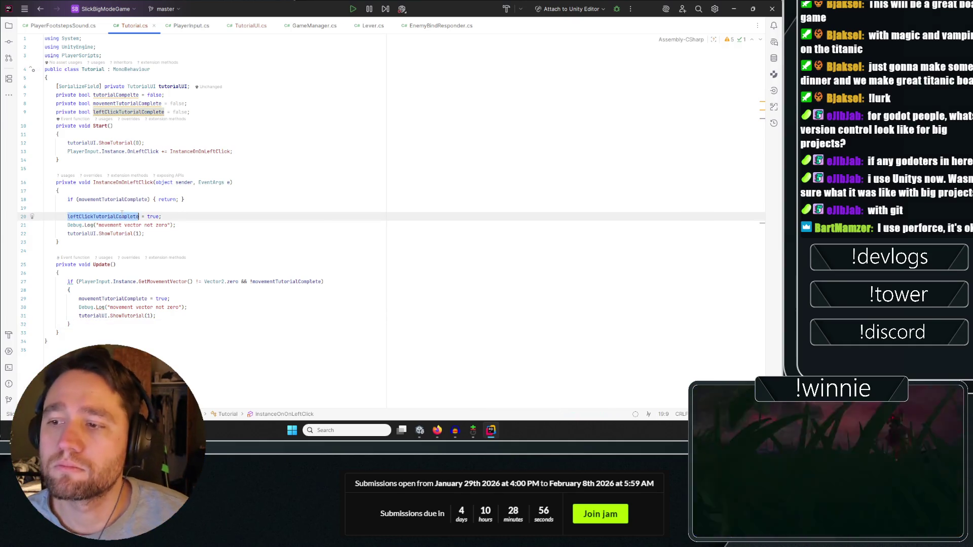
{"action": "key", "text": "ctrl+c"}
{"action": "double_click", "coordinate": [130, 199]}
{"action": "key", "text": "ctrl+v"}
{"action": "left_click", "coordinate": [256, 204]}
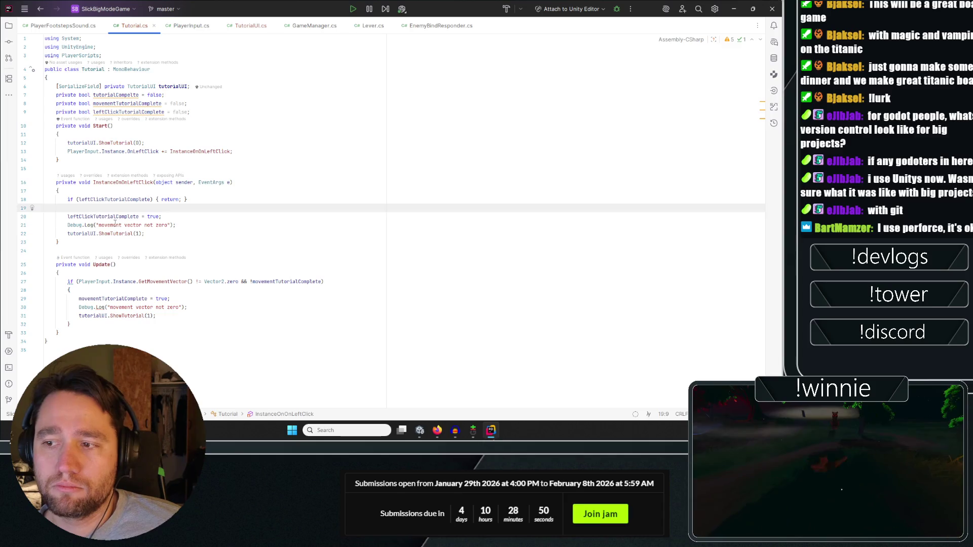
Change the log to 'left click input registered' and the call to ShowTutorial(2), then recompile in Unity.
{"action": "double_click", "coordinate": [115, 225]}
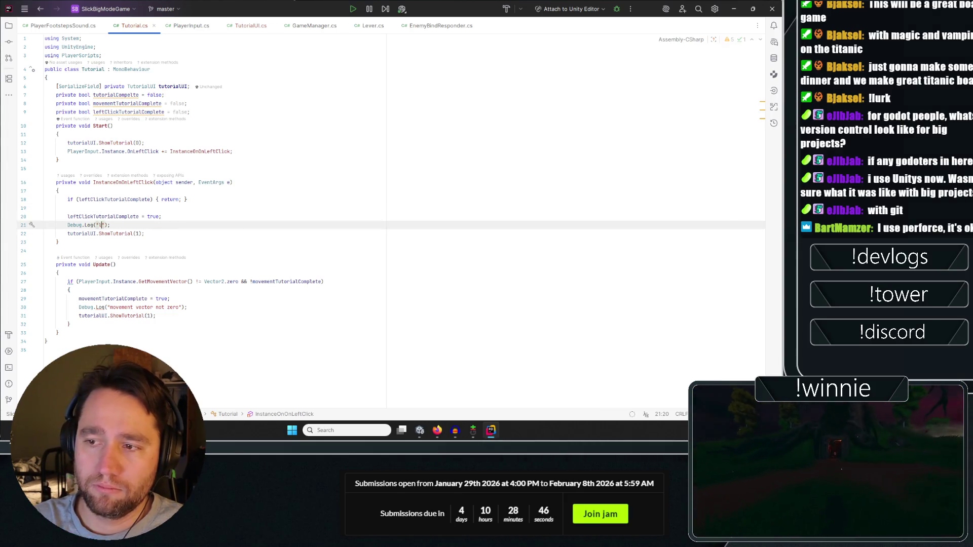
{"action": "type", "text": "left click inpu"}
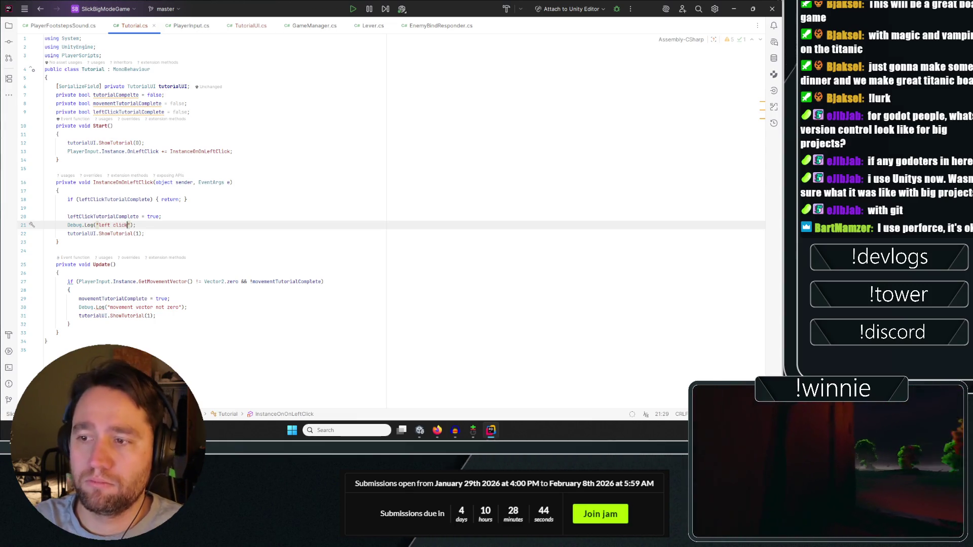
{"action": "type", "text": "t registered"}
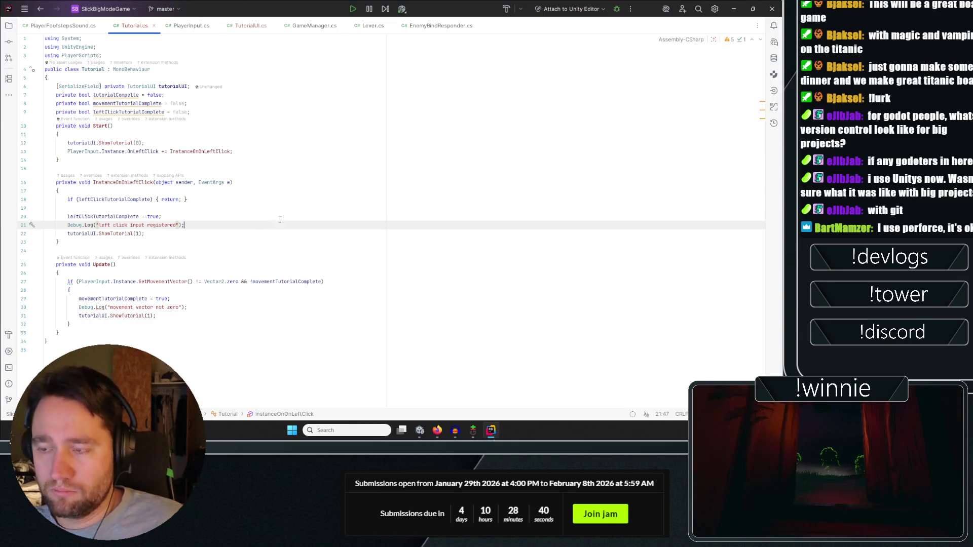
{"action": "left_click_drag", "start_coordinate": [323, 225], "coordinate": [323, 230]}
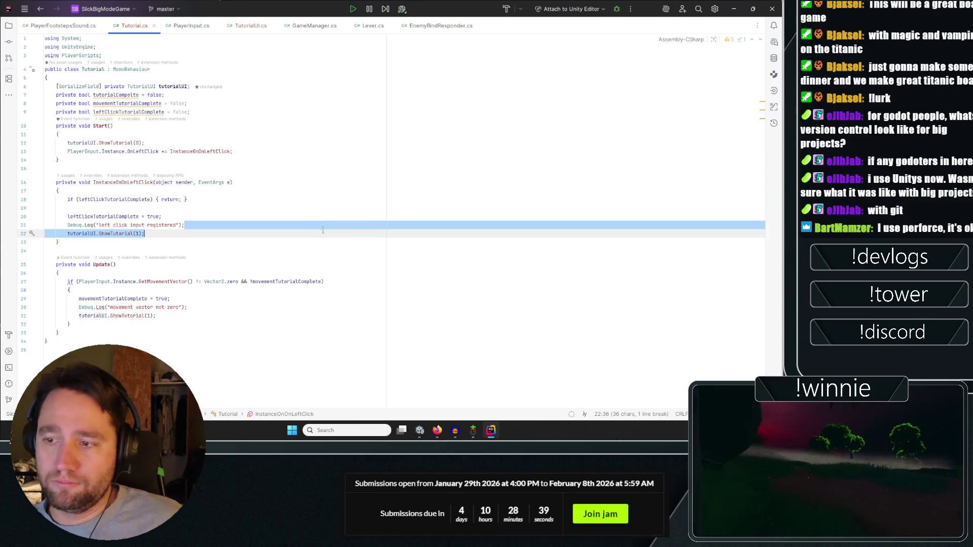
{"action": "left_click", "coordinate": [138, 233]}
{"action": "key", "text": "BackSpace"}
---
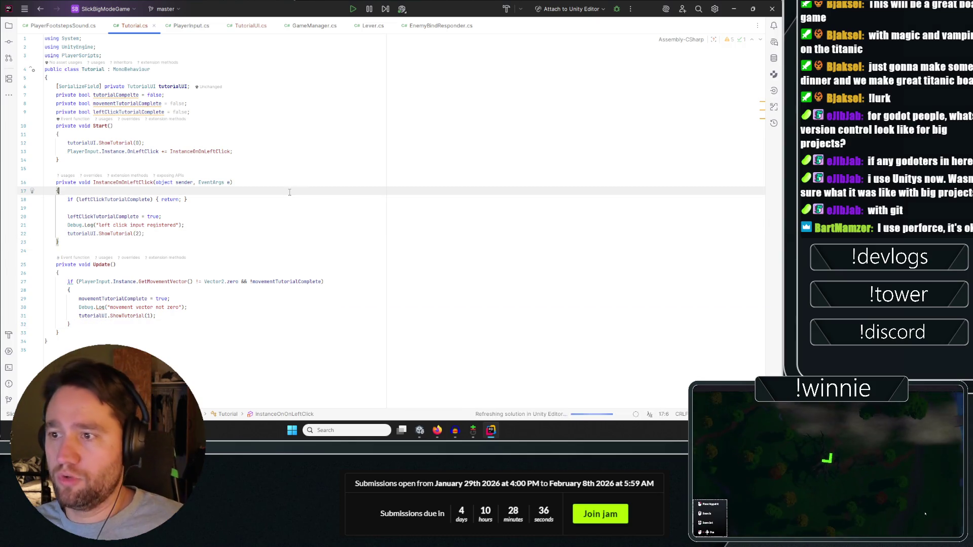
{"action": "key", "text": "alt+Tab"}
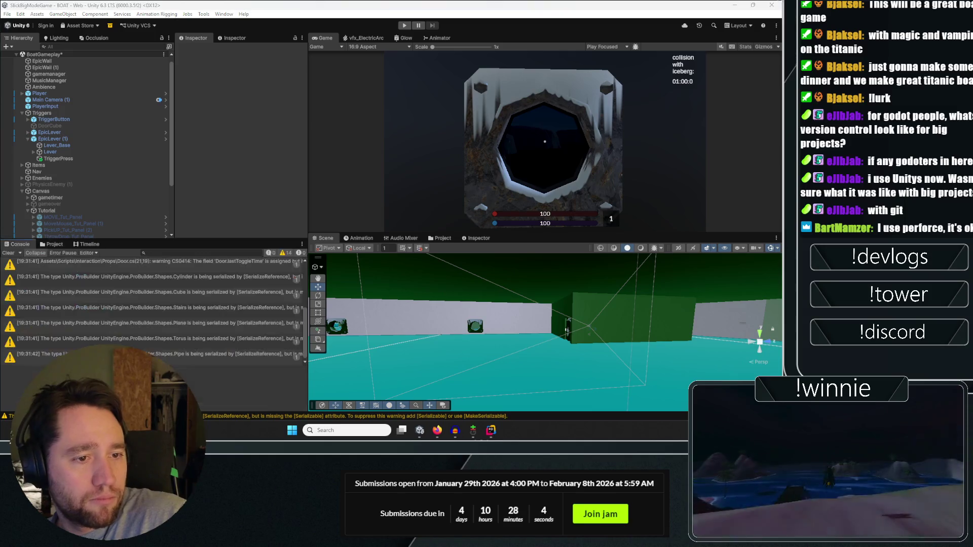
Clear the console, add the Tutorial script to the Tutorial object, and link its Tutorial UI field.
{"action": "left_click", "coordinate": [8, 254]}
--
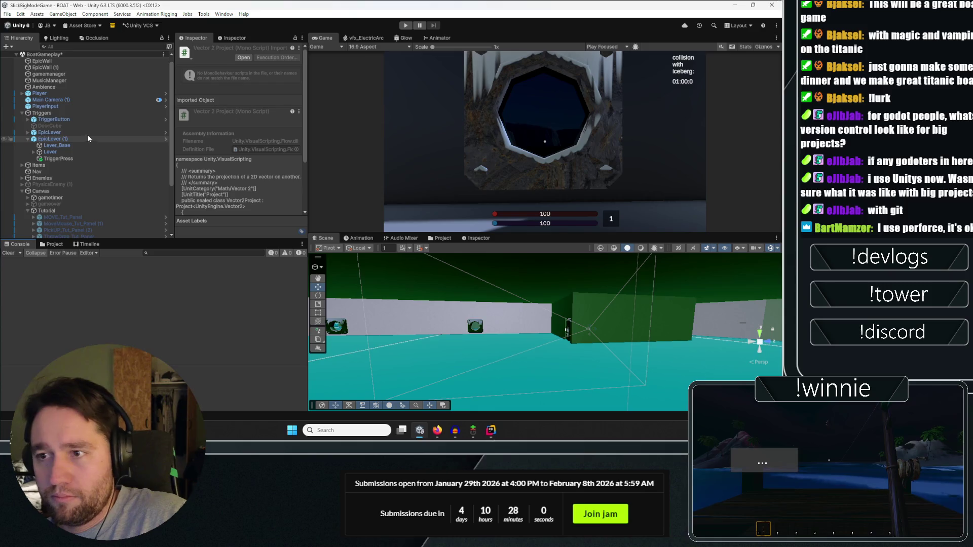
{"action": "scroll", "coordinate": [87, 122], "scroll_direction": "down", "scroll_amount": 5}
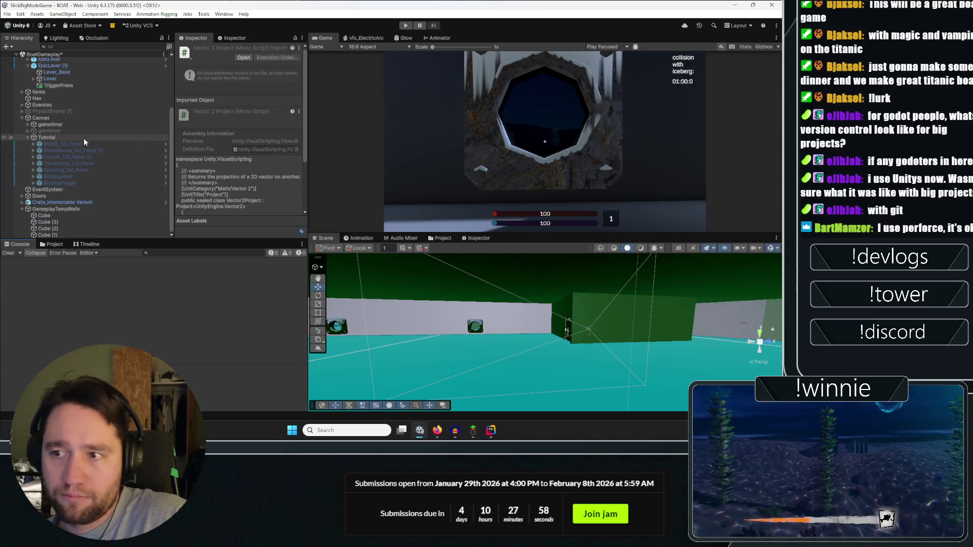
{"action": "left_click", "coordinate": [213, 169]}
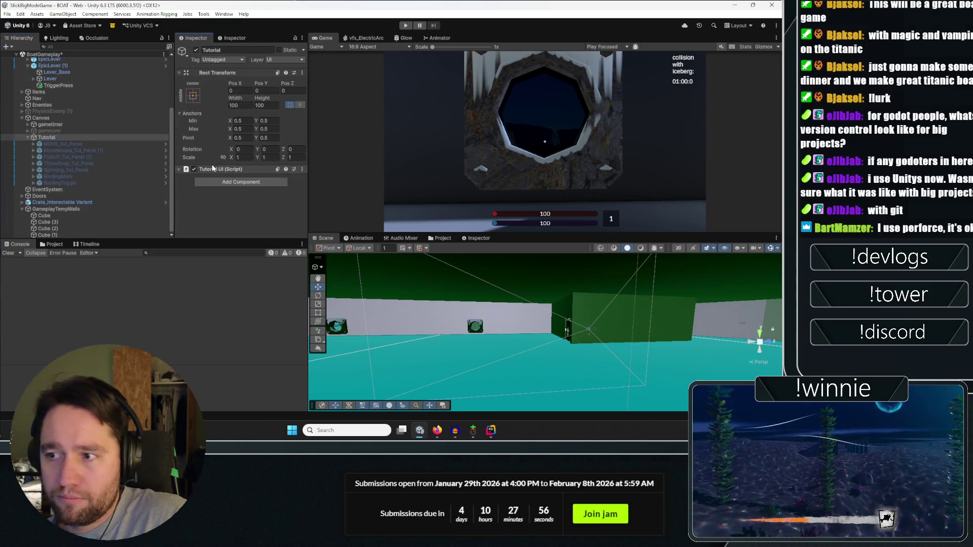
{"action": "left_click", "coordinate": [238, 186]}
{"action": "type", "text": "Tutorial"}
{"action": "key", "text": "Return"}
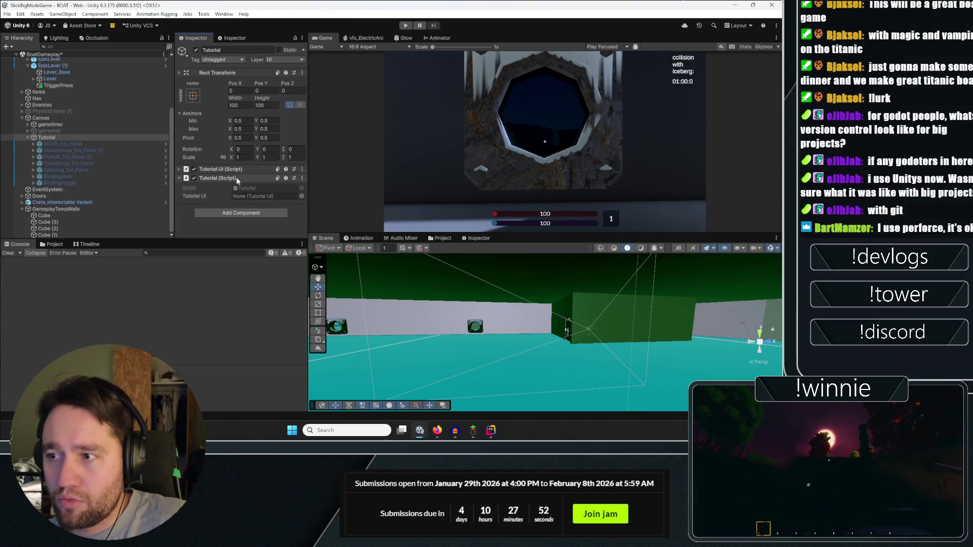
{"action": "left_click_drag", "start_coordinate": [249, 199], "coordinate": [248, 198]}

What this task involves —
The answer must be every line from the records above that contains the word "type", copied in full.

Solution for this problem —
{"action": "type", "text": "left click inpu"}
{"action": "type", "text": "t registered"}
{"action": "type", "text": "Tutorial"}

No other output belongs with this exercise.